After the defendant either pleads guilty or is found guilty after a trial, the judge determines the sentence. A sentence could include, but is not limited to:
• Community Service
Victims Role at Sentencing
Victims have the absolute right to be heard at sentencing, though it is not required if you do not feel like participating in. Victims may address the court directly by making a victim impact statement or indirectly by providing a written statement to be presented to the court, the prosecutor and the defense.
If you are a victim, we will attempt to notify you of the sentencing date and help you prepare if you wish to make a statement. The District Attorney's Office feels that active victim involvement is critical to delivering justice and we encourage participation.
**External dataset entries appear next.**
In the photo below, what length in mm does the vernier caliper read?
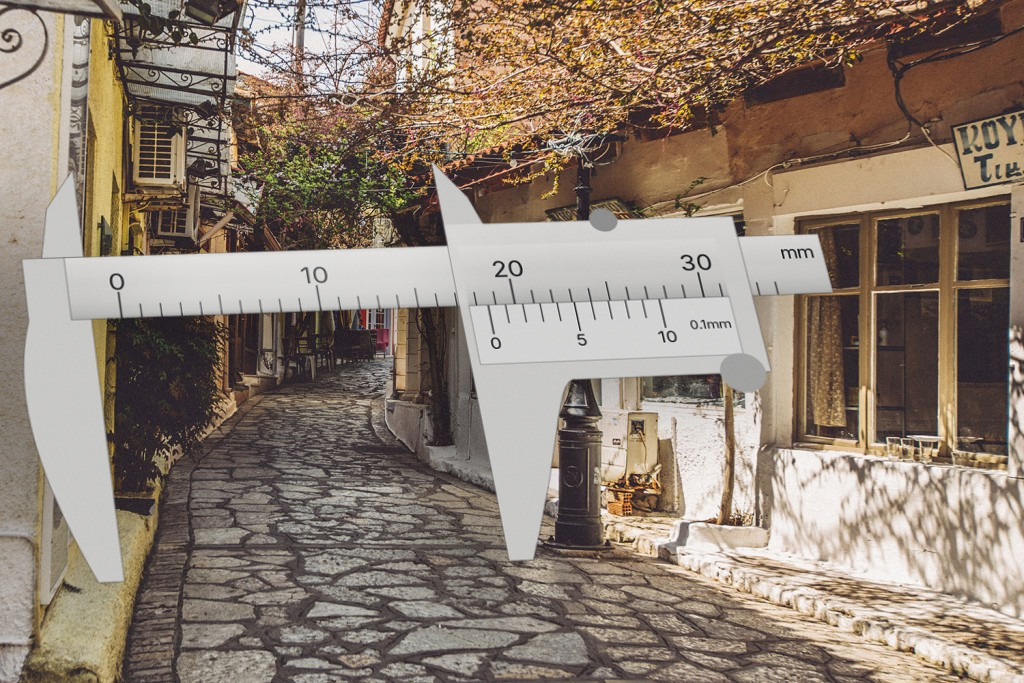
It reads 18.6 mm
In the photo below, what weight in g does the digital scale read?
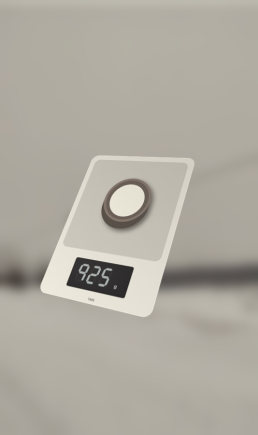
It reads 925 g
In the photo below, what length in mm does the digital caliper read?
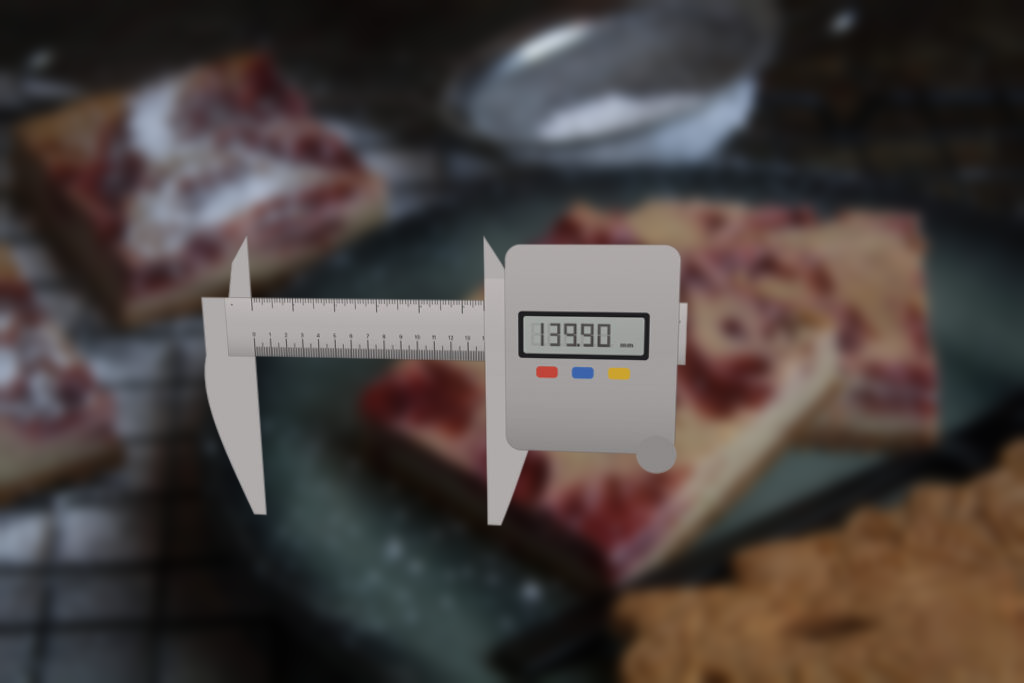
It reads 139.90 mm
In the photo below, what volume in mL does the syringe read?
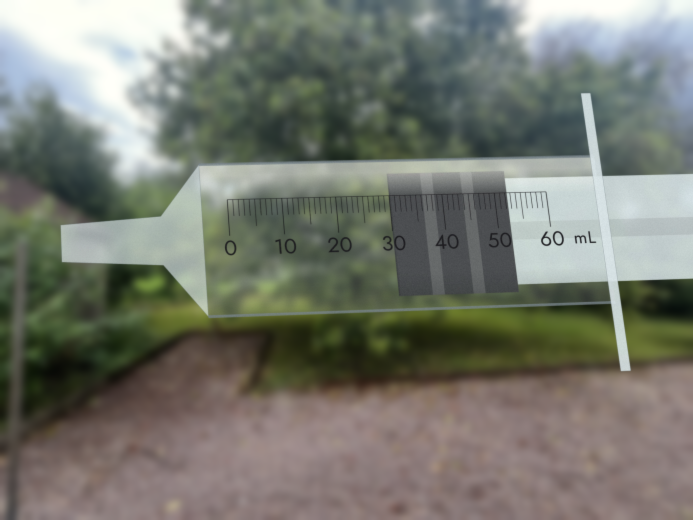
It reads 30 mL
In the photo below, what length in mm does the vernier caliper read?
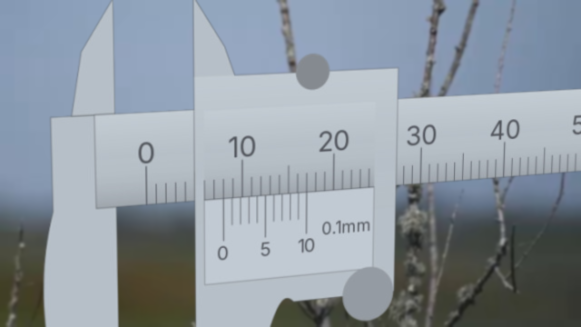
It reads 8.0 mm
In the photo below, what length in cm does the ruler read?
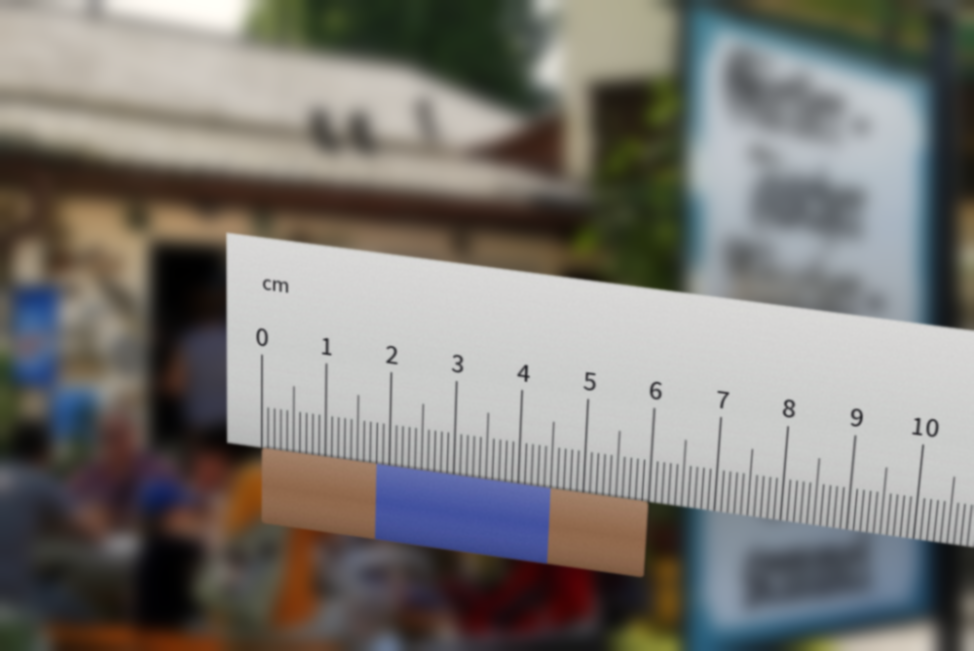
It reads 6 cm
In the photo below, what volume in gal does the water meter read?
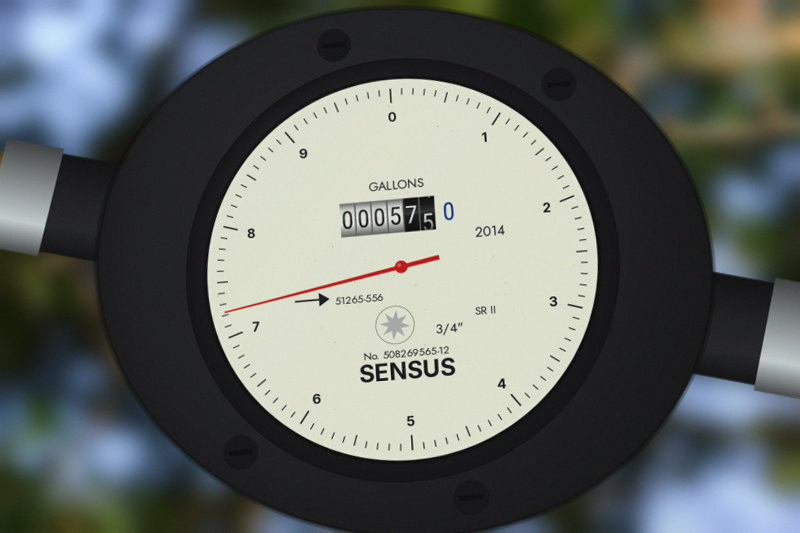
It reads 5747.2 gal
After the hearing from the prosecutor, the victim and/or victim's family and the defendant, the judge will announce the sentence, usually right then and there.
Felonies are classified as Class A, Class B or Class C crimes. Class A offenses care a maximum penalty or 30 years in prison, Class B is 10 years in prison and Class C is 5 years maximum in prison.
Misdemeanors are classified as Class D and E crimes and are punishable by a maximum sentence of 364 days in jail or prison.
Fines and probation can also be ordered in all levels of criminal offenses.
Deferred dispositions are findings of guilt which may be withdrawn with the successful completion of a probationary period. Deferred dispositions are available on Class C, Class D and Class E crimes only. The goal of a deferred disposition is to allow closure for a victim, protect the community, and allow a defendant to make amends and change his or her behavior to demonstrate that they deserve that the charge either be a lesser offense (often a felony to a misdemeanor) or void a guilty finding and the charge is dismissed or reduced upon successful completion of the deferred period.
From the District Attorney's perspective, the goal of any sentence is to represent the interests of victims and/or law enforcement, protect the community and public safety, and deliver justice in a manner that influences a defendant to no longer violate the law.